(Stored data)
----------
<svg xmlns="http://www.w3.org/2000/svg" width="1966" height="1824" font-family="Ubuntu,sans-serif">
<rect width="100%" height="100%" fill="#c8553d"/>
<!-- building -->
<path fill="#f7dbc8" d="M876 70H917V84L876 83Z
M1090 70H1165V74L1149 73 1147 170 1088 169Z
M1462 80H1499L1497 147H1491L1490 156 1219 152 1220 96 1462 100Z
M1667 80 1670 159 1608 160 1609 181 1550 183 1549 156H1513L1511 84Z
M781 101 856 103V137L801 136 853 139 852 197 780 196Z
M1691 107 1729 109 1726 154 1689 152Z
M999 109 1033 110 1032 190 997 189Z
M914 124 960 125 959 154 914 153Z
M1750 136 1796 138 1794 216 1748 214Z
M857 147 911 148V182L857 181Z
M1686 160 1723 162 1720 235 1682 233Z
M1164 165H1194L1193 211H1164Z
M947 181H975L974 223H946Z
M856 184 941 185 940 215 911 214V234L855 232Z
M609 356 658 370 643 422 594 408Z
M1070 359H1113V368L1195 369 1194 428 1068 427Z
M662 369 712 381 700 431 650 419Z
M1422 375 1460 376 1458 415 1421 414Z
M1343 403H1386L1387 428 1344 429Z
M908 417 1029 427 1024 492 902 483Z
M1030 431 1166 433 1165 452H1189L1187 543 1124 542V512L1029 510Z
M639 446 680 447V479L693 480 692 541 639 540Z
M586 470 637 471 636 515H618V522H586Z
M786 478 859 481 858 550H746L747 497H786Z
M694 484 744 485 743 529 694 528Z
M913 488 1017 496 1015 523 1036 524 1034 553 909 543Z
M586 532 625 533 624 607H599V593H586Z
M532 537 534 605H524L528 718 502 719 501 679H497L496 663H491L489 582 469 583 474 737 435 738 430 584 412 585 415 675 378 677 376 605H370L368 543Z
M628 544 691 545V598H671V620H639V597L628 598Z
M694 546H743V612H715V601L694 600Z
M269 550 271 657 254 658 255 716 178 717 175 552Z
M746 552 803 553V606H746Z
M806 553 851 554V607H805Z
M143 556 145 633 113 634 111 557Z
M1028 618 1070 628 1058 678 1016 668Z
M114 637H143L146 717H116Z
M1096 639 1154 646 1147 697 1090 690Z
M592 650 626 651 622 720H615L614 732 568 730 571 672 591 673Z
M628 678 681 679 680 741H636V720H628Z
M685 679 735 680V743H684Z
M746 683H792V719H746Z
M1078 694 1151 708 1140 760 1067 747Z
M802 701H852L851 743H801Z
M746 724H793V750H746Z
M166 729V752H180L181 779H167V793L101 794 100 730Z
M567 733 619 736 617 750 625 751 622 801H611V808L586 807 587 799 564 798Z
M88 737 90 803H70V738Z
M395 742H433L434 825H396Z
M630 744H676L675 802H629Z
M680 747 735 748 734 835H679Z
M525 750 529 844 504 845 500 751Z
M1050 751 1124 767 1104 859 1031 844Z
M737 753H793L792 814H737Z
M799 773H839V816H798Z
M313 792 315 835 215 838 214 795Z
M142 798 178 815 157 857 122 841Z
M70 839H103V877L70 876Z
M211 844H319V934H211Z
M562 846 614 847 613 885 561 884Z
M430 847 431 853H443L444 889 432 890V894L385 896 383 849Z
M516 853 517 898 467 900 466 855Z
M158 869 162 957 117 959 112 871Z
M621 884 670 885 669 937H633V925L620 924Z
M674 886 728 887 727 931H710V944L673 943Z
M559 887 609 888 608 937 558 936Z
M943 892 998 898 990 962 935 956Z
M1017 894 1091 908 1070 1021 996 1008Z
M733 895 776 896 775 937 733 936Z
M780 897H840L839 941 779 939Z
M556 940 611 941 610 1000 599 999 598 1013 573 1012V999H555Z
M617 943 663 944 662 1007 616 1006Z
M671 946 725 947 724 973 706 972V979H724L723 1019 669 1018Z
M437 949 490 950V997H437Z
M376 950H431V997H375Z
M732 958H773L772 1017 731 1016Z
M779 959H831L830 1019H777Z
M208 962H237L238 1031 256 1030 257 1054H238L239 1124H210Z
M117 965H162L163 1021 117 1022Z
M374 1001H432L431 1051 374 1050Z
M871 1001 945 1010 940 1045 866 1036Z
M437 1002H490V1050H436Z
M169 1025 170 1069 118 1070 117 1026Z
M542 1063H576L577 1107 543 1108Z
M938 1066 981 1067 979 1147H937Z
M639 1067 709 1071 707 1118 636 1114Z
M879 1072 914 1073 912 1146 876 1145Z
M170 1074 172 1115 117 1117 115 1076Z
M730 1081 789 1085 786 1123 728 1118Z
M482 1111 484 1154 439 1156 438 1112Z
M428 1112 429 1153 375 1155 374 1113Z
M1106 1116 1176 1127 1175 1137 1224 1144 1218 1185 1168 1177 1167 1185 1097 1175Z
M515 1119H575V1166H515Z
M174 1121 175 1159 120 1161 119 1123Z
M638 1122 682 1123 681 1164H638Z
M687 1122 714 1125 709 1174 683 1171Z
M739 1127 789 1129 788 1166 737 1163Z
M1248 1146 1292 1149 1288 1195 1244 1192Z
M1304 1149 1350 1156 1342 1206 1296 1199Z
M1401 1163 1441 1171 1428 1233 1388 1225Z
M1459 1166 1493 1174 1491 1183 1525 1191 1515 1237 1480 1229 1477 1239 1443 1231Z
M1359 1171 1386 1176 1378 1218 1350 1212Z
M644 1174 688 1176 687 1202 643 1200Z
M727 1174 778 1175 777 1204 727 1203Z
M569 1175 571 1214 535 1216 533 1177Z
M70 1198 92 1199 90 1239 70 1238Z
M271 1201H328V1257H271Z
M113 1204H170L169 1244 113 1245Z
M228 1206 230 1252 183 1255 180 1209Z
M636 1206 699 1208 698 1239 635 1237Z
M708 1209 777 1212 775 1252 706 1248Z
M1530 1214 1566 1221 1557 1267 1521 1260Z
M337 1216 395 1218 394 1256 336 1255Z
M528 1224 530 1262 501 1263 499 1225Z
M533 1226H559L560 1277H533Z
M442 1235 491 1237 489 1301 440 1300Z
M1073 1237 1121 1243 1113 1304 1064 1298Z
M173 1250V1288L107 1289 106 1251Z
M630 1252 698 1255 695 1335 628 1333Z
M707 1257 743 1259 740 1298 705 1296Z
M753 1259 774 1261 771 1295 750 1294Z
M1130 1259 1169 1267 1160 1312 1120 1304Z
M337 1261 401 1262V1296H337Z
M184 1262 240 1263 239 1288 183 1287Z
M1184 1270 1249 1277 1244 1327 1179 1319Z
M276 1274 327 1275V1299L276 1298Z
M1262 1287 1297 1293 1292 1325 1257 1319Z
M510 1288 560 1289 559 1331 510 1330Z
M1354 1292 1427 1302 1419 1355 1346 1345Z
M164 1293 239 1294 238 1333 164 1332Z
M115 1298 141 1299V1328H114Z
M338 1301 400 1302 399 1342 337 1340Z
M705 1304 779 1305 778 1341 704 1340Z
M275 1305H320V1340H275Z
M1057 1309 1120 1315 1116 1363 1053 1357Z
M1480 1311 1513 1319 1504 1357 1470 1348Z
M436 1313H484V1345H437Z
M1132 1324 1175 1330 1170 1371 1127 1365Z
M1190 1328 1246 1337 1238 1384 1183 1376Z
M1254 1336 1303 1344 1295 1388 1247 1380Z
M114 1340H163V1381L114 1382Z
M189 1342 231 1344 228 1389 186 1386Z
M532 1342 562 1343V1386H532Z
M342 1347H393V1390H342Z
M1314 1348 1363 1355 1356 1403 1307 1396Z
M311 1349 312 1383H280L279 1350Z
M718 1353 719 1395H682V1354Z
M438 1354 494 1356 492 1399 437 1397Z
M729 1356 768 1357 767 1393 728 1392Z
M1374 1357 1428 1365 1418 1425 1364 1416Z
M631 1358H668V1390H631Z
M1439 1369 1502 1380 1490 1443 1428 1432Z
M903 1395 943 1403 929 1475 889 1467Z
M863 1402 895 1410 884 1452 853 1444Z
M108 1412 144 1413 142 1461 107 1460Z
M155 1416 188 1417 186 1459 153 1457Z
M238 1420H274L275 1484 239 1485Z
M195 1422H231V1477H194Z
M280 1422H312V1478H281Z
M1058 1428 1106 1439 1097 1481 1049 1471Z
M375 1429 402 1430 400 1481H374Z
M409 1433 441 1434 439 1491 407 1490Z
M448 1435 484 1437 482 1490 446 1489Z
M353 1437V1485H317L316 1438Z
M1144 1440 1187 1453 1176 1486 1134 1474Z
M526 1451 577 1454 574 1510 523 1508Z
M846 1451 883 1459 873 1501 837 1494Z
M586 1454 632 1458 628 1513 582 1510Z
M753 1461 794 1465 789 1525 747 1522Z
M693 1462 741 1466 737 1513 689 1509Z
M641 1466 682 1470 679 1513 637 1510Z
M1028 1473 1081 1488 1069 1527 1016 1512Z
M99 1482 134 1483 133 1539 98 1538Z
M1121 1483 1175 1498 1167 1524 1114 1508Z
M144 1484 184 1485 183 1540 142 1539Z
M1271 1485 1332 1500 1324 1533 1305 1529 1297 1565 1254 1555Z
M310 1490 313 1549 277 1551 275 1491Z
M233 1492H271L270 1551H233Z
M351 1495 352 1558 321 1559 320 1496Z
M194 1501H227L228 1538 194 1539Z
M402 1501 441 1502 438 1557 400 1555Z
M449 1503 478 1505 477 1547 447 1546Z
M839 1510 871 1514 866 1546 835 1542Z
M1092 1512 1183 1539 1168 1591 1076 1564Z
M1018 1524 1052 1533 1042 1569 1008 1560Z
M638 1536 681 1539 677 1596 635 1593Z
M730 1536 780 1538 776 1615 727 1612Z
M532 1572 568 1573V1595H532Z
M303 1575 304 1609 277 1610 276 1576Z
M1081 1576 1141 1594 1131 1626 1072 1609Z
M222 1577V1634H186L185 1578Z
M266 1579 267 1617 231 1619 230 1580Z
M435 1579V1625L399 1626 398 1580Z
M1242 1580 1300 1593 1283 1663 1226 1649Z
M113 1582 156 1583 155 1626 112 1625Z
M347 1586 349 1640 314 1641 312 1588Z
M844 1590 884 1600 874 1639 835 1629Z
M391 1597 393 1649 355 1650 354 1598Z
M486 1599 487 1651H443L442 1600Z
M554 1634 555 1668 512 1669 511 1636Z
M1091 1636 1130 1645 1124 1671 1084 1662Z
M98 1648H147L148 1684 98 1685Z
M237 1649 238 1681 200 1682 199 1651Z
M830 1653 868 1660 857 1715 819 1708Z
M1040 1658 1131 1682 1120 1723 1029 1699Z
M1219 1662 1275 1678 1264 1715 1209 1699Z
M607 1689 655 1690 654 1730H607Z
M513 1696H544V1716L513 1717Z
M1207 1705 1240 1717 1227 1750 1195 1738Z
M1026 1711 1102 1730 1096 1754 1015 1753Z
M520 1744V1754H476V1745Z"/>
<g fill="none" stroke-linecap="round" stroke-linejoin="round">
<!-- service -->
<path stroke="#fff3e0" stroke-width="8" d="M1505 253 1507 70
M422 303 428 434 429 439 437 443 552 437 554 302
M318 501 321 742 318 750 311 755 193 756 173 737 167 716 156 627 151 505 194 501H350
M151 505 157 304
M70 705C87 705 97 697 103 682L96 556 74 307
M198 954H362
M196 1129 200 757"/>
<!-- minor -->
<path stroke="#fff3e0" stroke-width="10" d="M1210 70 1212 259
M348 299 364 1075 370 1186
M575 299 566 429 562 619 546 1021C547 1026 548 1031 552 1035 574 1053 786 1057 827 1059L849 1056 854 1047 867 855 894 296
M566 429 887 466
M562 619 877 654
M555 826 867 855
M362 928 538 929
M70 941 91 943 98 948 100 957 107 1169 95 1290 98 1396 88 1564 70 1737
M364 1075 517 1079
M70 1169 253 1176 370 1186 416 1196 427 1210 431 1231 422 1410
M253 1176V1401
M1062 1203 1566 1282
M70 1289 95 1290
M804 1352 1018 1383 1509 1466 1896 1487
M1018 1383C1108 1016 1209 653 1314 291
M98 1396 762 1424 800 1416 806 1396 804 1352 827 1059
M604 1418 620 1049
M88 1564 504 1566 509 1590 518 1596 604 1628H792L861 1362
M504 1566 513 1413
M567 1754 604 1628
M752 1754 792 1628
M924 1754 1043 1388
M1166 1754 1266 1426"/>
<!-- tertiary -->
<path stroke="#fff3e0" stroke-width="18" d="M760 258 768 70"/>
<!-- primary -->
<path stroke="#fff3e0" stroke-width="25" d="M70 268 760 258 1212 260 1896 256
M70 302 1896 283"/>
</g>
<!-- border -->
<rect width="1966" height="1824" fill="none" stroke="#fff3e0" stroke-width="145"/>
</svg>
----------
> [EXERCISE PROMPT]
Starting at the line above that contains "M303 1575 304 1609 277 1610 276 1576Z", write out each line exactly until the line that contains "M604 1418 620 1049" has been written, and stop there.

> [YOUR RESPONSE]
M303 1575 304 1609 277 1610 276 1576Z
M1081 1576 1141 1594 1131 1626 1072 1609Z
M222 1577V1634H186L185 1578Z
M266 1579 267 1617 231 1619 230 1580Z
M435 1579V1625L399 1626 398 1580Z
M1242 1580 1300 1593 1283 1663 1226 1649Z
M113 1582 156 1583 155 1626 112 1625Z
M347 1586 349 1640 314 1641 312 1588Z
M844 1590 884 1600 874 1639 835 1629Z
M391 1597 393 1649 355 1650 354 1598Z
M486 1599 487 1651H443L442 1600Z
M554 1634 555 1668 512 1669 511 1636Z
M1091 1636 1130 1645 1124 1671 1084 1662Z
M98 1648H147L148 1684 98 1685Z
M237 1649 238 1681 200 1682 199 1651Z
M830 1653 868 1660 857 1715 819 1708Z
M1040 1658 1131 1682 1120 1723 1029 1699Z
M1219 1662 1275 1678 1264 1715 1209 1699Z
M607 1689 655 1690 654 1730H607Z
M513 1696H544V1716L513 1717Z
M1207 1705 1240 1717 1227 1750 1195 1738Z
M1026 1711 1102 1730 1096 1754 1015 1753Z
M520 1744V1754H476V1745Z"/>
<g fill="none" stroke-linecap="round" stroke-linejoin="round">
<!-- service -->
<path stroke="#fff3e0" stroke-width="8" d="M1505 253 1507 70
M422 303 428 434 429 439 437 443 552 437 554 302
M318 501 321 742 318 750 311 755 193 756 173 737 167 716 156 627 151 505 194 501H350
M151 505 157 304
M70 705C87 705 97 697 103 682L96 556 74 307
M198 954H362
M196 1129 200 757"/>
<!-- minor -->
<path stroke="#fff3e0" stroke-width="10" d="M1210 70 1212 259
M348 299 364 1075 370 1186
M575 299 566 429 562 619 546 1021C547 1026 548 1031 552 1035 574 1053 786 1057 827 1059L849 1056 854 1047 867 855 894 296
M566 429 887 466
M562 619 877 654
M555 826 867 855
M362 928 538 929
M70 941 91 943 98 948 100 957 107 1169 95 1290 98 1396 88 1564 70 1737
M364 1075 517 1079
M70 1169 253 1176 370 1186 416 1196 427 1210 431 1231 422 1410
M253 1176V1401
M1062 1203 1566 1282
M70 1289 95 1290
M804 1352 1018 1383 1509 1466 1896 1487
M1018 1383C1108 1016 1209 653 1314 291
M98 1396 762 1424 800 1416 806 1396 804 1352 827 1059
M604 1418 620 1049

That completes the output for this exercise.